Plus je le toise, plus je me dis qu'il n'y a pas plus chiant que l'adulte, surtout l'adulte anticipé qui parle pour se rassurer.
Souvent je me questionne sur ma capacité à me fondre dans le moule les orteils bien rangés, ma non attirance ou du moins mon indifférence pour les enfants, la descendance, la reproduction obligée, chantées par les institutions, balisées par les hormones, les allocations familiales et l'instinct maternel. Mais en entendant mon interlocuteur, je me demande si ce n'est pas eux qui mentent sur leur bonheur en carton, quand je vois la tête des mauvais jours qu'ils font aux culs de leurs landaux, comme pour se persuader qu'ils n'ont pas fait de connerie. Je me demande si ce n'est pas eux les plus anormaux, les plus anormaux à se satisfaire de cette existence droguée au planning...

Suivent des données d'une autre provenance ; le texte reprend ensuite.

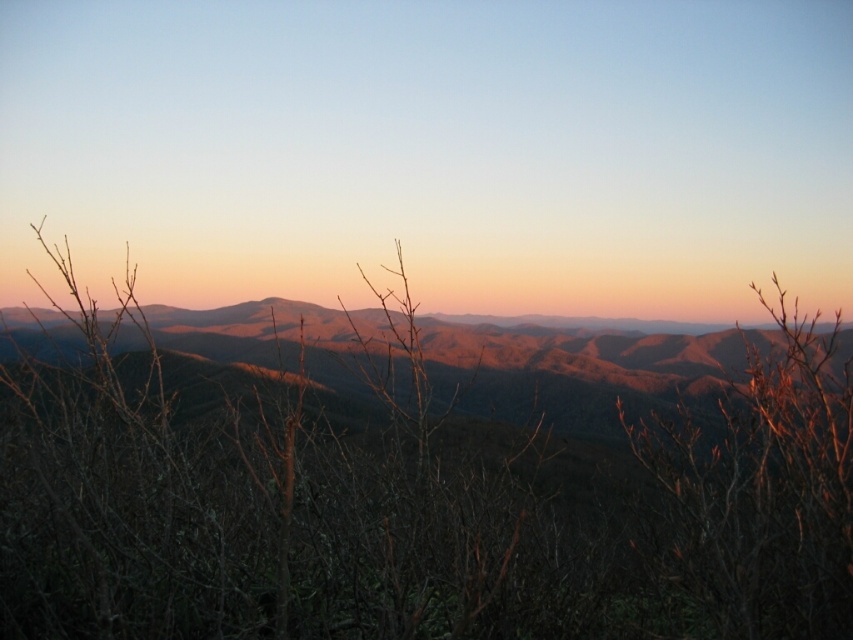
Does brown dry branches at center appear on the left side of brown matte mountain range at center?

In fact, brown dry branches at center is to the right of brown matte mountain range at center.

Image resolution: width=853 pixels, height=640 pixels. In order to click on brown dry branches at center in this screenshot , I will do `click(413, 515)`.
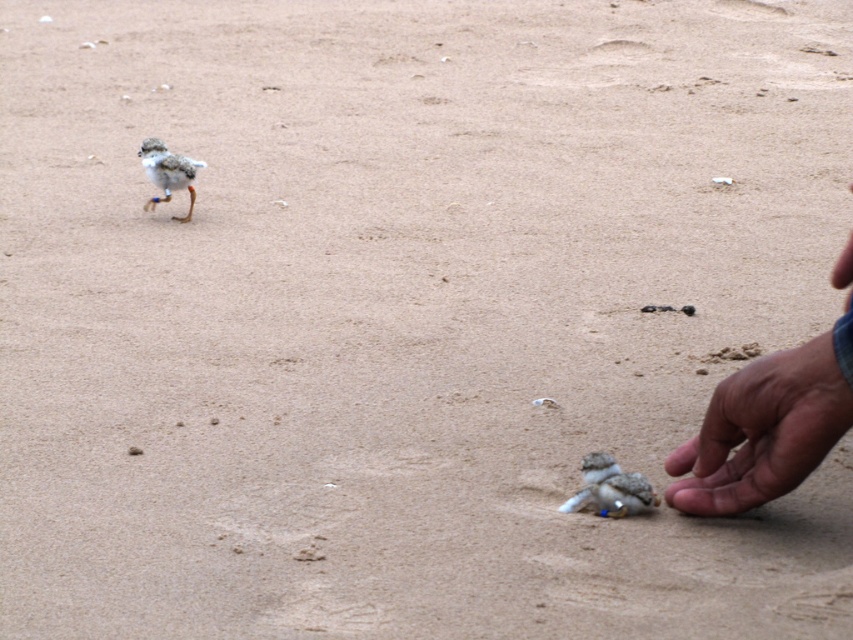
Is point (587, 477) positioned behind point (146, 163)?

That is False.

Can you confirm if speckled feathered bird at lower center is shorter than speckled feathered bird at upper left?

Yes, speckled feathered bird at lower center is shorter than speckled feathered bird at upper left.

Between point (608, 476) and point (175, 180), which one is positioned behind?

Positioned behind is point (175, 180).

This screenshot has height=640, width=853. I want to click on speckled feathered bird at lower center, so click(610, 488).

What do you see at coordinates (762, 432) in the screenshot?
I see `brown skin at lower right` at bounding box center [762, 432].

Consider the image. Does brown skin at lower right have a lesser height compared to speckled feathered bird at upper left?

No.

Who is more distant from viewer, (805, 372) or (148, 204)?

The point (148, 204) is behind.

Locate an element on the screen. brown skin at lower right is located at coordinates (762, 432).

Can you confirm if brown skin at lower right is thinner than speckled feathered bird at lower center?

No.

Who is more forward, (714, 456) or (643, 506)?

Point (714, 456)

Which is behind, point (704, 509) or point (590, 499)?

Point (590, 499)

I want to click on brown skin at lower right, so click(x=762, y=432).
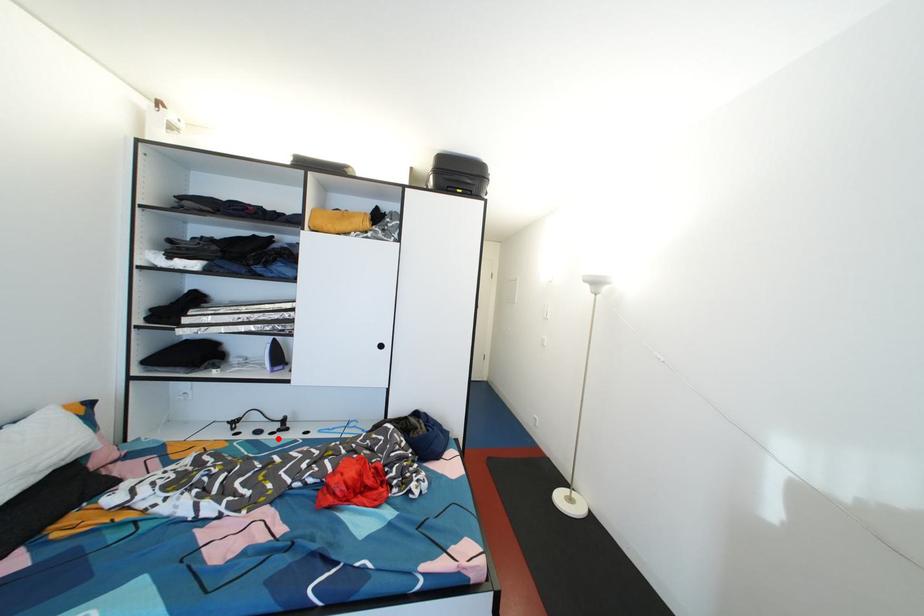
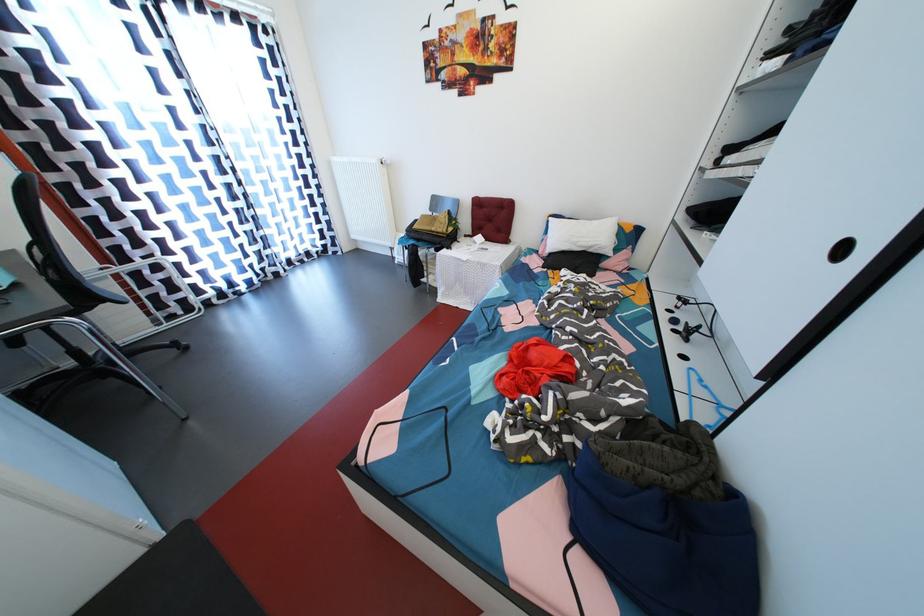
Find the pixel in the second image that matches the highlighted location in the first image.

(681, 336)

En attendant, je me bouffe de la neurasthénie à grandes rasades quotidiennes. Mais je préfère...
De toute façon, je ne m'engage pas dans le débat, je lui laisse me déballer son conte de fée en forme de couches culottes souillées, de nuits écourtées, de crédits consommation...
Et il me parle, il radote même.
J'acquiesce, ça lui fait plaisir apparemment.

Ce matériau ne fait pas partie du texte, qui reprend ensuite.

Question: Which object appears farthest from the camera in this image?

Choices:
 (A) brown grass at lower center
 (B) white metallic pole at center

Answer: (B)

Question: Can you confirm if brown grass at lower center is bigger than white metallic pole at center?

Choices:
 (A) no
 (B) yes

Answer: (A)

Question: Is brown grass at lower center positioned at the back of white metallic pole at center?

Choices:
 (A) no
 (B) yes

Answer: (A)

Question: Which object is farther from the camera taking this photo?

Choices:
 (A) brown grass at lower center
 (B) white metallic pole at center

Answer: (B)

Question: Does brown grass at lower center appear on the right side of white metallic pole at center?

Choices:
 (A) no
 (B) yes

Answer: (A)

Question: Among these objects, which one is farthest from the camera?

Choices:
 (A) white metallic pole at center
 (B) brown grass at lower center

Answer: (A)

Et autant que la piqûre de rappel soit à haute dose.
Malgré ma bonne volonté, mon costume de scène doit tomber en lambeaux, et malheureusement tout ce qui a l'air de lui plaire, me parait inutile, futile, inintéressant, rébarbatif, balivernes, traditions pièges à cons, coutumes régnantes, assommantes... Et inversement, mais là je me tais, mes attirances ne devraient pas rencontrer un grand succès auprès de l'énergumène en face de moi.
Alors inévitablement, je m'extrais automatiquement de toutes ces déclarations cafardeuses, j'écarte l'épaisse fumée noire, ses paroles deviennent bruit de fond, un coin de ciel bleu s'offre à moi, je recherche la pensée oasis, la fleur au bout du chemin, la plage déserte, un feu de camp face au soleil couchant...

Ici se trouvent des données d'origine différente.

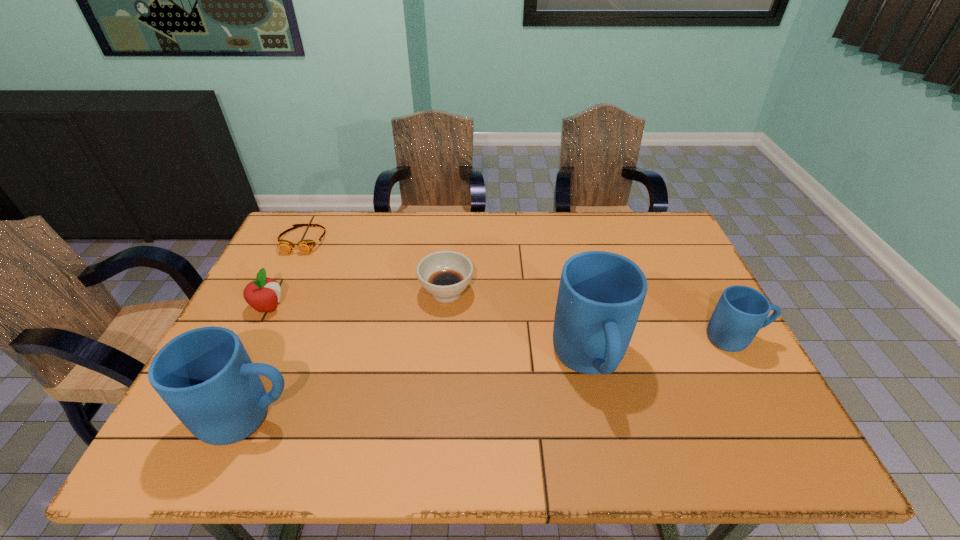
This screenshot has width=960, height=540. Find the location of `the second tallest mug`. the second tallest mug is located at coordinates (205, 376).

The height and width of the screenshot is (540, 960). Find the location of `the leftmost mug`. the leftmost mug is located at coordinates (205, 376).

Identify the location of the second mug from left to right. (601, 294).

The image size is (960, 540). Find the location of `the shortest mug`. the shortest mug is located at coordinates (741, 311).

The image size is (960, 540). I want to click on the third tallest object, so click(741, 311).

Locate an element on the screen. The width and height of the screenshot is (960, 540). the fourth object from left to right is located at coordinates (445, 275).

At what (x,y) coordinates should I click in order to perform the action: click on soup bowl. Please return your answer as a coordinate pair (x, y). Image resolution: width=960 pixels, height=540 pixels. Looking at the image, I should click on (445, 275).

I want to click on the farthest object, so pos(305,246).

Where is `goggles`? goggles is located at coordinates (305, 246).

This screenshot has width=960, height=540. Find the location of `apple`. apple is located at coordinates (263, 294).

Je parie qu'il parle de politique avec le même ton arrogant, qui ne laisse pas la plus petite des places à l'opposition, toujours persuadé d'avoir raison, certitude de la trajectoire rectiligne, augmentée du "bon sens". "La route est droite mais la pente est raide", comme disait Raffarin le Quasimodo de droite... la pente n'est pas le problème ducon, le souci c'est comment on la monte, à pied sous la pluie ou en voiture avec chauffeur....
J'espère qu'il ne va pas m'éructer qu'il est chasseur ! Il ne manquerait plus que ça ! Qu'il me clame son appartenance au CPNT (chasse, pêche, nature, bobonne passe moi les oignons), et qu'il arpente les chasses, les champs en bottes caoutchouc, déguisé en Rambo mode pâté de campagne, équipé comme un commando, prêt à flinguer, les yeux exorbités derrière les buissons. Avec pour rêve, un jour, d'emmener son fils pour son premier coup de fusil, cérémonie initiatique d'ivrognes assoiffés d'hémoglobine et déséquilibrés de la gâchette...
Je mets mes un euro et des brouettes pour mon café, dans la petite soucoupe bleue, avant qu'il ne m'avoue son amour pour Le Pen et ses idées nauséabondes.
Ma patience et ma prise de risque ont des limites.